This is a tiny gem, virtually unknown, one of the most beautiful perched villages in the Provence. A veritable old stone village! Situated on the northern edge of the Dentelles de Montmirail it can only be explored by foot. Start from the top near the castle entrance or walk your way up from below where the post office is. You will enter into a medieval world with old stone houses, narrow alleys, arches and cul-de-sacs. The cobble stone alleys, just wide enough for two people, meander uphill to the château. In between the old stone houses you are offered magnificent views over the Ouvèze valley with the green mountains of the Pre-Alpes as a backdrop. The main church is Église St.Sauveur et St. Sixte, originally from the 11th century but rebuilt in 1844. Also noteworthy is the 16th century fountain.
First mentioned in the 12th century as Castrum Castri, then Crestum. The origin of the château goes back to the 9th century. Built by the Saracens, it is one of the oldest castles in the Provence. It was renovated and enlarged in the 14th century and served for a while as the residence of the bishops of Vaison la Romaine. During the French Revolution the château was ransacked and it fell into disrepair. The stones were used by residents to build their houses in Crestet. What remained was restored in 1984. It is privately owned and not open to the public.
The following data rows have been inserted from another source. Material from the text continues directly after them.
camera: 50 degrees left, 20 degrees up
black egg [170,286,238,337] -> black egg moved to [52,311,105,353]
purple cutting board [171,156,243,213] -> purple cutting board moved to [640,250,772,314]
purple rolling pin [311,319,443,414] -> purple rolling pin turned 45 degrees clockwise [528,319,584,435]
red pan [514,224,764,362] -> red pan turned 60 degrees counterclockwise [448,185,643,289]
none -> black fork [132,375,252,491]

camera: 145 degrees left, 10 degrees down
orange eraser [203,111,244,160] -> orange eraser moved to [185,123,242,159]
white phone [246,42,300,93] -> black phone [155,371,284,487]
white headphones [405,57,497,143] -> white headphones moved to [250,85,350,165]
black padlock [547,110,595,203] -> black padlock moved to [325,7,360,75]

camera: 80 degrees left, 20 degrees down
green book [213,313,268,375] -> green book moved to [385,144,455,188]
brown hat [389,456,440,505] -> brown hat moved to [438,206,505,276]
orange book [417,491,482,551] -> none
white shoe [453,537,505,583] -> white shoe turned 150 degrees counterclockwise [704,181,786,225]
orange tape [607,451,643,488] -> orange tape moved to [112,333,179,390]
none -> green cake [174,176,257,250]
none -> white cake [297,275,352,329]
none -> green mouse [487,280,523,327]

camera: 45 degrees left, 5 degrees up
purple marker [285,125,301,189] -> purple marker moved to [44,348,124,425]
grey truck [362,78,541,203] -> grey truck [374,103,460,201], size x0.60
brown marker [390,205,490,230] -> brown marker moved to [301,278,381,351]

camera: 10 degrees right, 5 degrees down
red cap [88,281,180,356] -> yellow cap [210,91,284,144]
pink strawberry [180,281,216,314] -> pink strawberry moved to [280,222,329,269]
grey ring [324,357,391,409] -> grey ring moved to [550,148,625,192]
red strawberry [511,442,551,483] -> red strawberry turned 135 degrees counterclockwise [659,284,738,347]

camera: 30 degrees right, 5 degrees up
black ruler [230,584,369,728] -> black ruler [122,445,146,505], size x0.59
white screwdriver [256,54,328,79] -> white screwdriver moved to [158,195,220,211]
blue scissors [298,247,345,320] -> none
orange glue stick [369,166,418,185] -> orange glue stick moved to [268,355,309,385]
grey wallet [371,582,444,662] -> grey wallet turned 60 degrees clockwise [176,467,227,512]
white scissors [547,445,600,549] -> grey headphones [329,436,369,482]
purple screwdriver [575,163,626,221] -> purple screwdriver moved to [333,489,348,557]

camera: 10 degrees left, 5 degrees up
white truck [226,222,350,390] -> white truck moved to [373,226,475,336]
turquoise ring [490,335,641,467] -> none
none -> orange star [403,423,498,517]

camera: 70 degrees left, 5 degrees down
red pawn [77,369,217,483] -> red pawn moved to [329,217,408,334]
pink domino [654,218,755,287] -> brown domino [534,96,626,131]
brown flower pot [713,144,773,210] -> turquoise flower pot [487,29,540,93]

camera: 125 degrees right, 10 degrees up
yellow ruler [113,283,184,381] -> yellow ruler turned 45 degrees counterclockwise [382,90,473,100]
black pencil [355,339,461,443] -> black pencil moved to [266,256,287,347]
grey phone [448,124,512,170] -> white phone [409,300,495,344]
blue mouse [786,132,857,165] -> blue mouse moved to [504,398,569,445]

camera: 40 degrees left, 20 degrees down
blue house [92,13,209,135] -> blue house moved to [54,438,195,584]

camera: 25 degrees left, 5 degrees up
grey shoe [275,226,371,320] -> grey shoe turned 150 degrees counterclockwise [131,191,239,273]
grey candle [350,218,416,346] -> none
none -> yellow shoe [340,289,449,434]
Crestet Centre d'Art (Atelier de Claude et François Stahly)
François Stahly, born in 1911 in Constance, Germany, was a famous sculptor whose works in wood, stone, bronze and stainless steel are exhibited in museums and public places all over the world.
As an art student at the Kunstgewerbeschule in Wintherthur he became familiar with the Bauhaus style, which influenced his work henceforth. From 1931 - 1939 he studied at the Académie Ranson in Paris. He eventually became a French citizen. From 1960-65 he worked in the US (Berkeley, Aspen and Seattle).
Upon his return to France he established his atelier at Le Haut de Crestet, above the Vieux Village of Crestet. In 1992 he became a member of the Académie des Beaux-Arts, the highest distinction for artists in France. He died in Paris on July 3, 2006.
After extensive renovations the art center was reopened in 2007. Its Bauhaus style architecture of white concrete, wood and glass, with an inner patio and flat roofs blends in perfectly with the surrounding forest. Built by Stahly in the 1960s it is now part of the Centre National des Arts Plastiques (CNAP), a government owned cultural institution. There is a permanent exhibition of sculptures, which have been placed in between oak and pine trees. Some sculptures are formed from trees, others are fixed and mobile stainless steel structures. The art center has a program for artists in residence and hosts temporary exhibitions from time to time.